Growing up in Jackson, Alabama, Sheneka Williams saw firsthand how living in a rural community could hinder access to something most people take for granted—books.
Today, her passion for increasing access and narrowing the opportunity gap with the nonprofit organization, Books for Keeps, is helping thousands of at-risk youth combat the effects of “summer slide,” the learning loss many students experience while they are away from school.
“It wasn’t about Sheneka feeling great about herself, it was about seeing the book distributions and how many people were being helped by what we do,” said Williams, an associate professor in UGA’s College of Education. “I can thank Books for Keeps for getting me involved in the Athens community beyond UGA. That has been invaluable to me.”
Books for Keeps is one of the more than 1,100 organizations supported by UGA’s annual Campaign for Charities, which ends Dec. 7.
As board president of Books for Keeps, Williams serves the organization in a variety of ways, from acting as a liaison between the 12 board members and the organization’s executive director, Leslie Hale, to building relationships with the Clarke County School District, where it operates in 13 elementary schools, as well as five others across Georgia.

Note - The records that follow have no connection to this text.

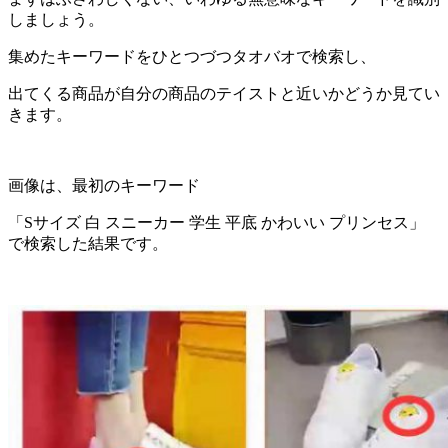
しましょう。
集めたキーワードをひとつづつタオバオで検索し、
出てくる商品が自分の商品のテイストと近いかどうか見てい
きます。
画像は、最初のキーワード
「Sサイズ 白 スニーカー 学生 平底 かわいい プリンセス」
で検索した結果です。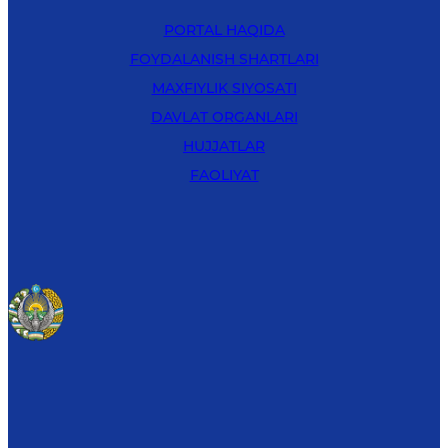
PORTAL HAQIDA
FOYDALANISH SHARTLARI
MAXFIYLIK SIYOSATI
DAVLAT ORGANLARI
HUJJATLAR
FAOLIYAT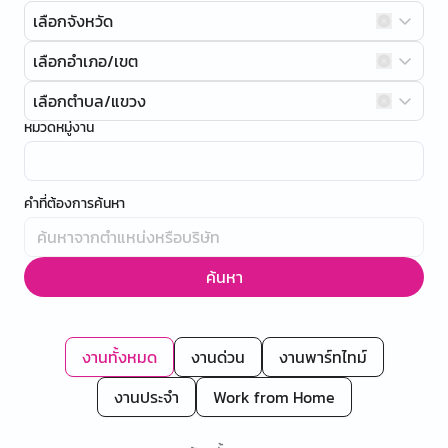
เลือกจังหวัด
เลือกอำเภอ/เขต
เลือกตำบล/แขวง
หมวดหมู่งาน
คำที่ต้องการค้นหา
ค้นหา
งานทั้งหมด
งานด่วน
งานพาร์ทไทม์
งานประจำ
Work from Home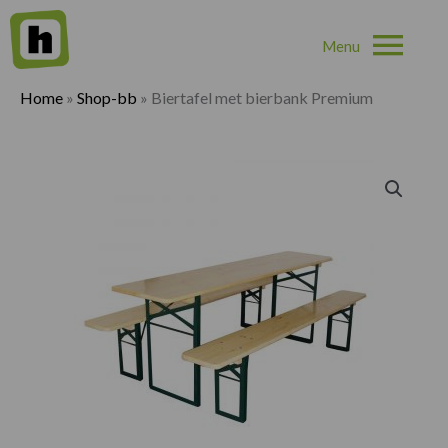
Hoo
Home
»
Shop-bb
»
Biertafel met bierbank Premium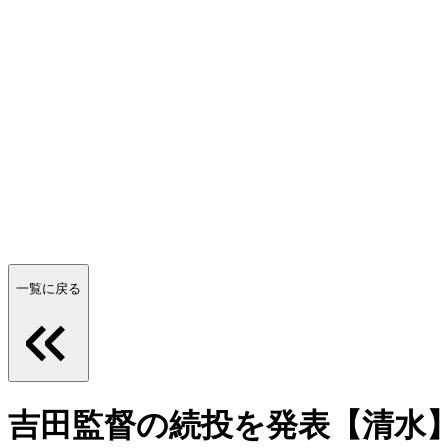
一覧に戻る
吉田監督の続投を発表【清水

Every spring, Williams looks forward to distributing thousands of books—which are collected, inspected and sorted in boxes by volunteers throughout the year—to students on Books for Keeps Day. This event gives each child the opportunity to choose 12 books to take home and read to help prevent summer slide.

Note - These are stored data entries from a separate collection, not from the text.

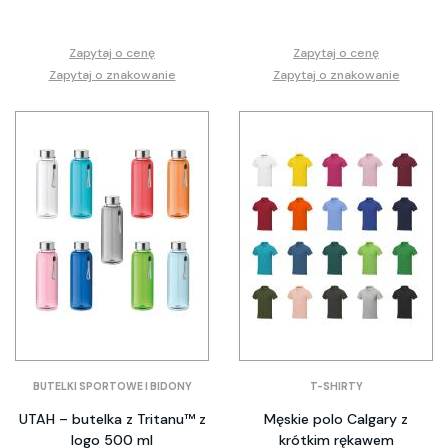
Zapytaj o cenę
Zapytaj o cenę
Zapytaj o znakowanie
Zapytaj o znakowanie
BUTELKI SPORTOWE I BIDONY
T-SHIRTY
UTAH – butelka z Tritanu™ z
Męskie polo Calgary z
logo 500 ml
krótkim rękawem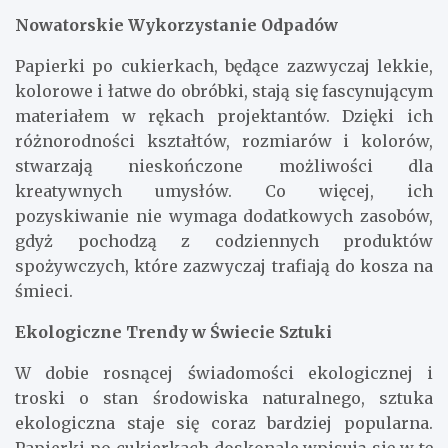
Nowatorskie Wykorzystanie Odpadów
Papierki po cukierkach, będące zazwyczaj lekkie,
kolorowe i łatwe do obróbki, stają się fascynującym
materiałem w rękach projektantów. Dzięki ich
różnorodności kształtów, rozmiarów i kolorów,
stwarzają nieskończone możliwości dla
kreatywnych umysłów. Co więcej, ich
pozyskiwanie nie wymaga dodatkowych zasobów,
gdyż pochodzą z codziennych produktów
spożywczych, które zazwyczaj trafiają do kosza na
śmieci.
Ekologiczne Trendy w Świecie Sztuki
W dobie rosnącej świadomości ekologicznej i
troski o stan środowiska naturalnego, sztuka
ekologiczna staje się coraz bardziej popularna.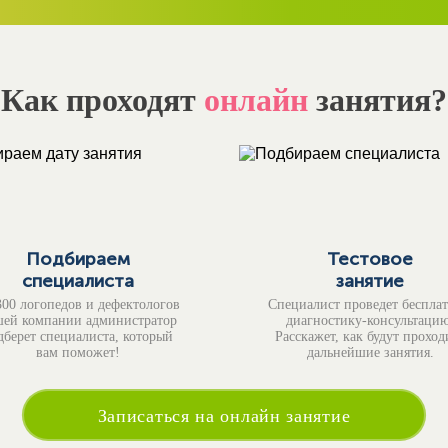
Как проходят
онлайн
занятия?
Подбираем
Тестовое
специалиста
занятие
300 логопедов и дефектологов
Специалист проведет беспла
ей компании администратор
диагностику-консультацию
дберет специалиста, который
Расскажет, как будут проход
вам поможет!
дальнейшие занятия.
Записаться на онлайн занятие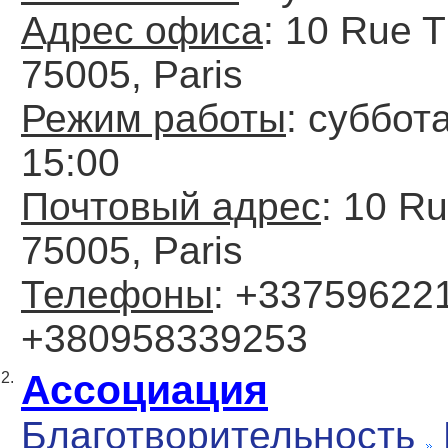
Адрес офиса
: 10 Rue T
75005, Paris
Режим работы
: cуббот
15:00
Почтовый адрес
: 10 R
75005, Paris
Телефоны
: +337596221
+380958339253
Ассоциация
2.
Благотворительность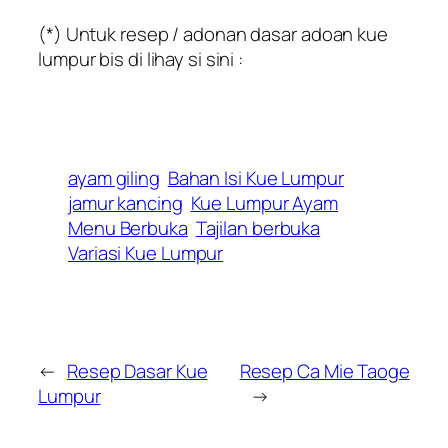
(*) Untuk resep / adonan dasar adoan kue
lumpur bis di lihay si sini :
ayam giling
Bahan Isi Kue Lumpur
jamur kancing
Kue Lumpur Ayam
Menu Berbuka
Tajilan berbuka
Variasi Kue Lumpur
←
Resep Dasar Kue
Resep Ca Mie Taoge
Lumpur
→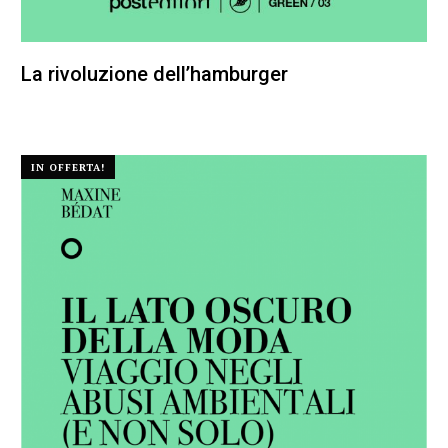
La rivoluzione dell’hamburger
22,00
€
20,90
€
IN OFFERTA!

“It’s like a badge of honor for these little ones to have a bag they can barely carry full of books,” she said. “It also says something about access and that if a child has access to educational opportunity, then that can be a game changer for their future.”

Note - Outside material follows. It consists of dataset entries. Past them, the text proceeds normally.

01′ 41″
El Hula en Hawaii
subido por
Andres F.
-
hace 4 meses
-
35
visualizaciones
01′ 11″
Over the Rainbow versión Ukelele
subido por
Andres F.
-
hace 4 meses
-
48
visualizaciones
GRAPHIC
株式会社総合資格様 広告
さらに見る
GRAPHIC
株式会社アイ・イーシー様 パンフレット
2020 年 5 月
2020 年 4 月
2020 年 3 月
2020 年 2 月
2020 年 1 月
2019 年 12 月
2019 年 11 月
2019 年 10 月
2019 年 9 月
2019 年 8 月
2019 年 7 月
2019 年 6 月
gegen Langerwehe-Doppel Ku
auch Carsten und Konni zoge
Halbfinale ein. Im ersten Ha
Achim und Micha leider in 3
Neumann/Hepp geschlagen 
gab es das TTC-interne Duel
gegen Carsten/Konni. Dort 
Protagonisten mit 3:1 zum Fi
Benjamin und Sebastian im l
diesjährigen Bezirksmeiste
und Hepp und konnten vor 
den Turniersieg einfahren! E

As part of Books for Keeps’ research committee, Williams is particularly interested in securing funds to study the organization’s impact on students. Thanks to this partnership between UGA and the organization, faculty at the university can acquire the necessary data to see if children who participate in Books for Keeps Day actually experience a boost in their vocabulary and reading comprehension skills.
“Athens has a lot of poverty, and there are a lot of children in need, so I think it’s a beautiful thing that we have faculty across the university, who like myself, donate and have an interest in BFK because we see the connection,” said Williams.
This past August, Books for Keeps hosted its most successful annual book sale to date. In addition to raising funds for the organization, the event also gives local teachers the opportunity to stock their classrooms with any remaining books from the fundraiser.
While Williams is focused on making sure all children in Athens have a book they can read at home, no matter their socioeconomic standing, she is eager to expand the organization’s efforts across the entire state.
“When I think broadly about the work I do, whether it’s for Books for Keeps, my classroom or my research, the work is always larger than me,” said Williams. “I have to do work I think matters to generations beyond me, otherwise what good am I to be in these positions. It’s about the generations behind me, and so I choose to give my time, energy, resources and work life to making the next generation better.”